California’s Oil Addiction Is Increasing its COVID-19 Risk

Fine particulate matter air pollution from California's oil industry is putting vulnerable communities at greater risk from the pandemic.
February 18, 2015 explosion at the ExxonMobil Torrance, CA refinery
February 18, 2015 explosion at the ExxonMobil Torrance, CA refinery
Credit: Photo by US Chemical Safety and Hazard Investigation Board

The communities living near California’s oil industry operations already have a huge lot of health risk on their plate. Repeated studies over the years have shown that proximity to oil and gas production increases the chances of multiple poor health outcomes, from respiratory impacts to cancer to birth defects. Air quality in the San Joaquin Valley, in the heart of California’s oil drilling country, is literally the worst in the nation. And oil refinery communities have not only suffered the consequences of repeated accidents—like the 2012 Chevron Richmond refinery fire that sent 15,000 people to local hospitals with respiratory distress—but are day in and day out breathing the high levels of air pollution emitted in the process of refining the heavy and dirty crude that California produces. 

As if that weren’t enough for these communities to deal with, it now appears that some of the air pollution assailing them may also be putting them at greater risk of death from COVID-19. New research by leading air pollution epidemiologists at Harvard (still undergoing peer review) demonstrates that long-term exposure to even slightly increased levels of fine particulate matter air pollution measuring less than 2.5 microns—or PM2.5—are associated with significantly higher COVID-19 death rates. The research, explained in greater depth by my NRDC Science Center colleague Vijay Limaye, controlled for important variables like smoking rates, population density, and income levels.

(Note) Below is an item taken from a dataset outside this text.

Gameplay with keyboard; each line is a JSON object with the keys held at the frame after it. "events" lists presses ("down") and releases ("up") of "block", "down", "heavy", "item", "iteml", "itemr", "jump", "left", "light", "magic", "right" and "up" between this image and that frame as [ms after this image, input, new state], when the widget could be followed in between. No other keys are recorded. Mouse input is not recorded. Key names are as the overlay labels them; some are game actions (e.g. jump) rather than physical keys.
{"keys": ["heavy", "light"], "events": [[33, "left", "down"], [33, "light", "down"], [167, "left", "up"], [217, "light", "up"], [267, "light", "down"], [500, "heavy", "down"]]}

PM2.5 air pollution is generated at significant levels by both oil production and refining. Oil production involves use of heavy diesel-powered equipment on site as well as extensive truck traffic, both of which generate fine particulate matter—one of the air pollutants currently contributing to the San Joaquin Valley’s horrific air quality. Indeed, that’s one of the many reasons NRDC is supporting AB 345 by Assembly Member Muratsuchi, which would require a health and safety buffer zone, or “setback,” from oil and gas production facilities. Refining – particularly refining of the heavy crudes produced in California—generates significant levels of PM2.5 air pollution as well, with the communities in their immediate vicinity bearing the brunt of the health damage. Scientific analysis conducted several years back in connection with a proposal to limit emissions at Bay Area refineries concluded that mortality risk associated with PM2.5 is 8 to 12 times higher within 2.5 miles of a refinery as compared to the Bay Area as a whole.

To make matters worse, the oil industry-related PM2.5 air pollution burden, and its attendant increased COVID-19 risk, falls disproportionately on people of color in California. Multiple studies over the years, and NRDC’s analysis, have shown that pollution from oil production and refining in California hits these communities the hardest. In 2010, an analysis of California’s racial disparities in particulate matter air pollution burden concluded that fully 93 percent of that disparity is attributable specifically to oil refineries, which inflict a disproportionately heavy pollution burden on populations of color. 

This disparity has always been unacceptable, but it is doubly so now. It should not take a global pandemic to make us realize that an industry that disproportionately sickens the most vulnerable Californians is not our state’s future. It’s time for us to do better. Many bold steps will be required down the road to deal with the human and economic toll of the current crisis, and one of those steps should be breaking our state’s addiction to an industry that is actively harming us.